I could hardly believe my eyes as my chunky partner pinned it after Roger through the gap in the fence.

Roger was twenty yards from the base of the footbridge when Washington and I, watching through the chain-link, saw a fired-up Arturo leap from behind the wheel of the speeding quad. Like a three-hundred-pound Puerto Rican cannonball, he sailed through the air toward Roger’s sprinting back.

It was a direct hit, center mass. Roger and Arturo went facedown in a plume of dust.

When I finally got the car around the fence and screeched up, Arturo had already cuffed him. Still amped on adrenaline, Arturo leaped to his feet, dancing around, arms raised over his head like Rocky.

“How’s that for fast, Mike?” Arturo yelled as Roger lay there gasping. “Oh, yeah! Uh-huh! Done!
Finito!
Over!”

“Not bad, Lopez,” I said, laughing, as I finally got out of the car and gave him a high five. “Your form could use some work, but I have to hand it to you. You definitely nailed the landing.”

CHAPTER
86

 

A WINDOW-SHAKING RUMBLE
of thunder woke me without preamble that next Monday morning. Sitting up on the edge of the bed, I remembered the meeting I had to be at in a couple of hours.

How could I forget it?

We’d been subpoenaed to appear at a preliminary custody hearing for Chrissy at ten a.m. at the Manhattan Family Court House downtown.

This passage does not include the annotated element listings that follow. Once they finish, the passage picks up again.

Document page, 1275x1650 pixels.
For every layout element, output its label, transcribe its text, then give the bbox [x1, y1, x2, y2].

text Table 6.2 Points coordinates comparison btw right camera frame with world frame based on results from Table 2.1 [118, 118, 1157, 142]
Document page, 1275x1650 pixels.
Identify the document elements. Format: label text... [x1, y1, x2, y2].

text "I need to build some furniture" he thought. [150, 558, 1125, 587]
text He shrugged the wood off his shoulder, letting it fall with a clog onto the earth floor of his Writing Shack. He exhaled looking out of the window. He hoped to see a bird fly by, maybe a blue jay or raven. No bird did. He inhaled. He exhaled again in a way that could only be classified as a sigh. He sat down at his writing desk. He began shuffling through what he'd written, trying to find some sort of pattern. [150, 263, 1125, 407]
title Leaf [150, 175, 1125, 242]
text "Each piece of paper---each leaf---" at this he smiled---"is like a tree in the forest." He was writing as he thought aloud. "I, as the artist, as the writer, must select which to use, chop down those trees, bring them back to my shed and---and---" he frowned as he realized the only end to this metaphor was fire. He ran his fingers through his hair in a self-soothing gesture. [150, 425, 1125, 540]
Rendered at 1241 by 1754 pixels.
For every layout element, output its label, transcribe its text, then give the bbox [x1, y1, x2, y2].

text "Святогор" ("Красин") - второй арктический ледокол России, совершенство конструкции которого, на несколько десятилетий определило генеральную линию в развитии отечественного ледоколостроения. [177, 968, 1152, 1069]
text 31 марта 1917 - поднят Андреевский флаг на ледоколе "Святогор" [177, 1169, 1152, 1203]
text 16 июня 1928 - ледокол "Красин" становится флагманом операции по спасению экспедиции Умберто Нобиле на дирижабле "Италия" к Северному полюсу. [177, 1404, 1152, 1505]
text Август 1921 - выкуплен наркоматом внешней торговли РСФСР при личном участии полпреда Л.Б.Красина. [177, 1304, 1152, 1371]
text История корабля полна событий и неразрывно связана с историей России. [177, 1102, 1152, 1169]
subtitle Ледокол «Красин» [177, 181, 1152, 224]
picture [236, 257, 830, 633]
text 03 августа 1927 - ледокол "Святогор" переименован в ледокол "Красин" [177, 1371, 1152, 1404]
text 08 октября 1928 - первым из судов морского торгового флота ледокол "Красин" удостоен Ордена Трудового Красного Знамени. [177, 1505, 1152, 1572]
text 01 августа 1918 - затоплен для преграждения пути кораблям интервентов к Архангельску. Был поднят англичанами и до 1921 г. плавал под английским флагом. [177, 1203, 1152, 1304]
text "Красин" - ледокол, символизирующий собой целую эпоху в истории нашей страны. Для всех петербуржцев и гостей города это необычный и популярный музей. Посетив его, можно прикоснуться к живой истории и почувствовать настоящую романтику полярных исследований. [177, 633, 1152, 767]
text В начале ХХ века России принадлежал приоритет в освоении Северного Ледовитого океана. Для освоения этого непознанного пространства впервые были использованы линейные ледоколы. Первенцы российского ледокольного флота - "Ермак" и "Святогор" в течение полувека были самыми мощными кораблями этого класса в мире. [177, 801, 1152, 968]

I’d been going crazy on the phone with Gunny Chung all weekend. We’d been working hard on a pretty good game plan to nip this in the bud ever since Bieth had come uninvited to my house. We’d uncovered some very interesting information about Robert Bieth and his relationship to Chrissy’s birth mother that definitely threw this whole matter into question.

But now, with the hearing staring me in the face, I wasn’t so sure.

I clamped a hand over my stubbled chin as I stared out through the blinds at the rain pouring down from the glum, dirty-gray sky.

Why the hell is this happening?

I was still sitting there frozen with worry a minute or two later when my phone hummed on the nightstand.

Michael God bless you and God bless Chrissy
said the text from Mary Catherine. I let out a breath. Despite the fact that my nanny was an ocean away dealing with her own heartbreaking problems, she’d insisted that I keep her in the loop on Chrissy.

What time was it in Tipperary? I wondered.
Noon? And how did Mary Catherine even know I was awake?

Because she was Mary Catherine, of course. Nothing was hidden from the angels and saints.